REQUEST A: In the entries below, edit the lines starting with the line containing "SingleCandidate - 単候補を選択している間は表示、候補がリスト状になった時は表示しない" and going on through the final line of the entries: replace "Encoding" with "Charset" and leave everything else unchanged.

GIVEN PASSAGE:
--- START ---

9 Anharmonicity and Thermal Expansion – Fundamentals of Solid-State Physics: Thermal Properties

Learning Objectives

Explain why a strictly harmonic crystal has no thermal expansion.
Introduce the quasi-harmonic picture and define the mode and average Grüneisen parameters.
Derive the Grüneisen relation for the thermal expansion coefficient \(\alpha(T)\).
Interpret the difference between \(C_P\) and \(C_V\) in a solid and connect it to thermal expansion.
Explain qualitatively how anharmonicity gives phonons finite lifetimes and thereby produces thermal resistance.

9.1 Roadmap

Start from the harmonic crystal and show why it cannot expand with temperature.

--- END ---

TASK INPUT:
--- START ---

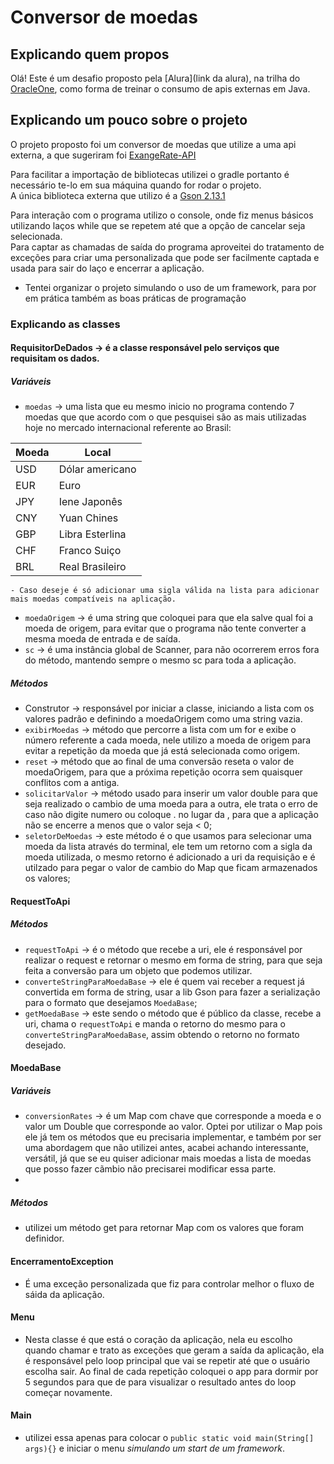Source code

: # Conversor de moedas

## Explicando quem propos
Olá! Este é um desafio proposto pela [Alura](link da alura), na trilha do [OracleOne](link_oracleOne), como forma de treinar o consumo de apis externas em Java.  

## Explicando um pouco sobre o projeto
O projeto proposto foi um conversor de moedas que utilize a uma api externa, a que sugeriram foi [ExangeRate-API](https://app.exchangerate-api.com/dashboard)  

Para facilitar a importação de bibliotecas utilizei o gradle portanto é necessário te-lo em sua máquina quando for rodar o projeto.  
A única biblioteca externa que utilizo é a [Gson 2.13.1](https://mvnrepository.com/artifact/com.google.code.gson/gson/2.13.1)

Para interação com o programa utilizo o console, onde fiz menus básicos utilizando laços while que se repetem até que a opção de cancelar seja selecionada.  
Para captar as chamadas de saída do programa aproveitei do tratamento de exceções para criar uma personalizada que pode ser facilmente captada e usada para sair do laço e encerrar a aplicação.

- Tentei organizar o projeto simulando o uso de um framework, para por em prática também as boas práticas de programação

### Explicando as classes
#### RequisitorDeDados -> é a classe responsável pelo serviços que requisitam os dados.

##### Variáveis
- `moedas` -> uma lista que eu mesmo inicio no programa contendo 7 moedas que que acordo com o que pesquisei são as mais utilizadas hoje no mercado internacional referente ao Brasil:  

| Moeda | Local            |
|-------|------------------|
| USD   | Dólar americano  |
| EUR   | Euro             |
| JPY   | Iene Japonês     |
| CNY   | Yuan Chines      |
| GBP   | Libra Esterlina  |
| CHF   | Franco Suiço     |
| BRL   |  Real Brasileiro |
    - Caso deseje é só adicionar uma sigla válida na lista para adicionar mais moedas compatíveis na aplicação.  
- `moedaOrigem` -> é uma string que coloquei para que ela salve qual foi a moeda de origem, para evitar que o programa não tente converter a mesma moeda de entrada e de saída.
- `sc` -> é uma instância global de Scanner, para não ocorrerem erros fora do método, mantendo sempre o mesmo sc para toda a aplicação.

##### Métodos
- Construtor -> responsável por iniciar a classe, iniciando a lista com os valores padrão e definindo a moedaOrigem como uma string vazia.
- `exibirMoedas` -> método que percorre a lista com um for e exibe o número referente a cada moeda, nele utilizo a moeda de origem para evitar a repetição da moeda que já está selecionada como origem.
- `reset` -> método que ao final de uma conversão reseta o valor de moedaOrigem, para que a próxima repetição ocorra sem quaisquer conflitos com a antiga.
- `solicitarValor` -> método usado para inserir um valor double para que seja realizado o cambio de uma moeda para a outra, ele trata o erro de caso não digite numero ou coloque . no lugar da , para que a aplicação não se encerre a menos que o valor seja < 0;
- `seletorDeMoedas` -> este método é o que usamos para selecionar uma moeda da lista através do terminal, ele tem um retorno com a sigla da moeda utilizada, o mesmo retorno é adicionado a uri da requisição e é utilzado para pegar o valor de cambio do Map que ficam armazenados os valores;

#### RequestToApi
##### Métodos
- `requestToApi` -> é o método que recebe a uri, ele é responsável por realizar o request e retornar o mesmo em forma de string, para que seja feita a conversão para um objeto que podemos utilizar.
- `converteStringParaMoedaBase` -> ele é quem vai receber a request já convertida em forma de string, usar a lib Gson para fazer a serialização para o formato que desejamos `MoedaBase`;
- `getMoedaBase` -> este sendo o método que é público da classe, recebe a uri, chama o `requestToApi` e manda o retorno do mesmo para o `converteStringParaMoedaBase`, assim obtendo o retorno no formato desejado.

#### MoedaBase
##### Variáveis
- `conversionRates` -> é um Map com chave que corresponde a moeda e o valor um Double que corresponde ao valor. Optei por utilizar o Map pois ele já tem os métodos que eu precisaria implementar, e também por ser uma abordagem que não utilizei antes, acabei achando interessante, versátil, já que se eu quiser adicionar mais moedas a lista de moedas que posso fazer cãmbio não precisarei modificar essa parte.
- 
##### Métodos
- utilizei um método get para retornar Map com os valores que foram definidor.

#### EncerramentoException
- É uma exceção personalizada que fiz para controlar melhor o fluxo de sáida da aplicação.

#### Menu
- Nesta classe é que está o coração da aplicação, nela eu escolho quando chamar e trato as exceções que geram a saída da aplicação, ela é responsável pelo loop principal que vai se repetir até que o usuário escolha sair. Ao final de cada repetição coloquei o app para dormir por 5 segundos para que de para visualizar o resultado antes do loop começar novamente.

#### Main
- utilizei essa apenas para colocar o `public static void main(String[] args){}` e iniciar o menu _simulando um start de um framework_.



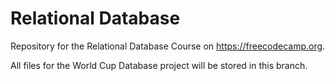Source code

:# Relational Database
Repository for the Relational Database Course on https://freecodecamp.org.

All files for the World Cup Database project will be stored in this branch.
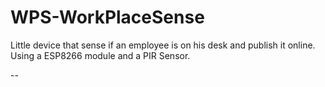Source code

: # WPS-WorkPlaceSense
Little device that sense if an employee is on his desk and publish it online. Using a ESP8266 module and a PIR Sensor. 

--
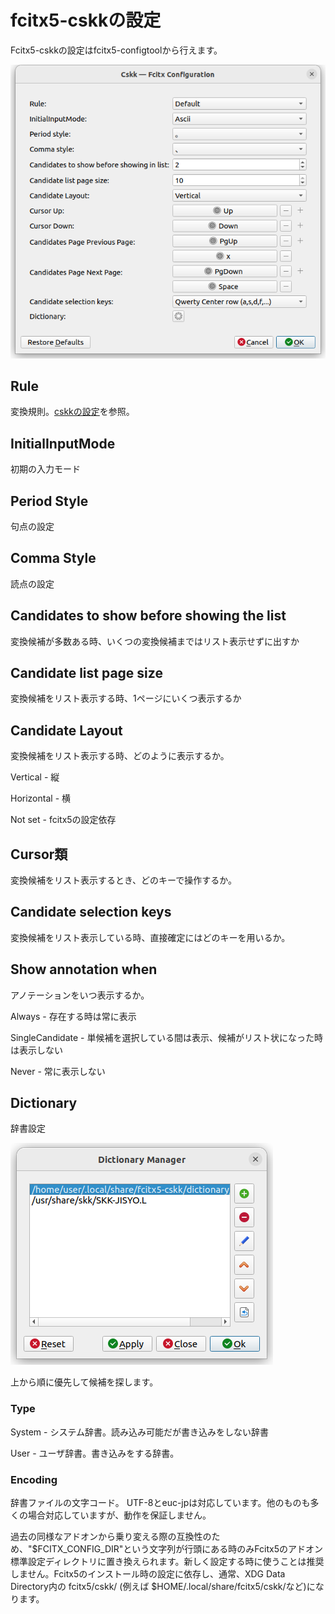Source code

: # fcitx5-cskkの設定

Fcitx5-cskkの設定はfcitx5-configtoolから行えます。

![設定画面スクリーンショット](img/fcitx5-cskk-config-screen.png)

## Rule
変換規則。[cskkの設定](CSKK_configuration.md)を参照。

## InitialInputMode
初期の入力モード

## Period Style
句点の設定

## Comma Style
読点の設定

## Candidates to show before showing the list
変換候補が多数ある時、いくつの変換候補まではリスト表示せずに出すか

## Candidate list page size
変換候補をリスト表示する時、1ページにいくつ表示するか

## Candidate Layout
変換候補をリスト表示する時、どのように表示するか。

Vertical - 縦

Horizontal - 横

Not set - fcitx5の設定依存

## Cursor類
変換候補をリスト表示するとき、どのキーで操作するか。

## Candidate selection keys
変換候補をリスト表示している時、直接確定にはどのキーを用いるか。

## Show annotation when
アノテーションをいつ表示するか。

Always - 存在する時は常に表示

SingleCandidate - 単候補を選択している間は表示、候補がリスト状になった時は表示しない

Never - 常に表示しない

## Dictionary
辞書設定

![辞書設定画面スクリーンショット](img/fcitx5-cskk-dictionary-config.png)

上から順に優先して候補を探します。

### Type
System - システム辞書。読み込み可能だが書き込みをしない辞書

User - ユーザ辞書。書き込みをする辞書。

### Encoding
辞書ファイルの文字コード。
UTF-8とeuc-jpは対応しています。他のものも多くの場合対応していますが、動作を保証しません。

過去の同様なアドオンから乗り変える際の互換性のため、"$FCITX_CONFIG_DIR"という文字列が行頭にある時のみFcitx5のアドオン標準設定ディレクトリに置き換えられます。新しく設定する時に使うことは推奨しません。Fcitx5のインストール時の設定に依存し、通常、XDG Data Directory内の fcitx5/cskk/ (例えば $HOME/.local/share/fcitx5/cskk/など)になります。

--- END ---

REQUEST B: Transcribe the part of the text on anharmonicity and thermal expansion starting with "Introduce the quasi-harmonic" and going on through "produces thermal resistance.".

OUTPUT A:
SingleCandidate - 単候補を選択している間は表示、候補がリスト状になった時は表示しない

Never - 常に表示しない

## Dictionary
辞書設定

![辞書設定画面スクリーンショット](img/fcitx5-cskk-dictionary-config.png)

上から順に優先して候補を探します。

### Type
System - システム辞書。読み込み可能だが書き込みをしない辞書

User - ユーザ辞書。書き込みをする辞書。

### Charset
辞書ファイルの文字コード。
UTF-8とeuc-jpは対応しています。他のものも多くの場合対応していますが、動作を保証しません。

過去の同様なアドオンから乗り変える際の互換性のため、"$FCITX_CONFIG_DIR"という文字列が行頭にある時のみFcitx5のアドオン標準設定ディレクトリに置き換えられます。新しく設定する時に使うことは推奨しません。Fcitx5のインストール時の設定に依存し、通常、XDG Data Directory内の fcitx5/cskk/ (例えば $HOME/.local/share/fcitx5/cskk/など)になります。

OUTPUT B:
Introduce the quasi-harmonic picture and define the mode and average Grüneisen parameters.
Derive the Grüneisen relation for the thermal expansion coefficient \(\alpha(T)\).
Interpret the difference between \(C_P\) and \(C_V\) in a solid and connect it to thermal expansion.
Explain qualitatively how anharmonicity gives phonons finite lifetimes and thereby produces thermal resistance.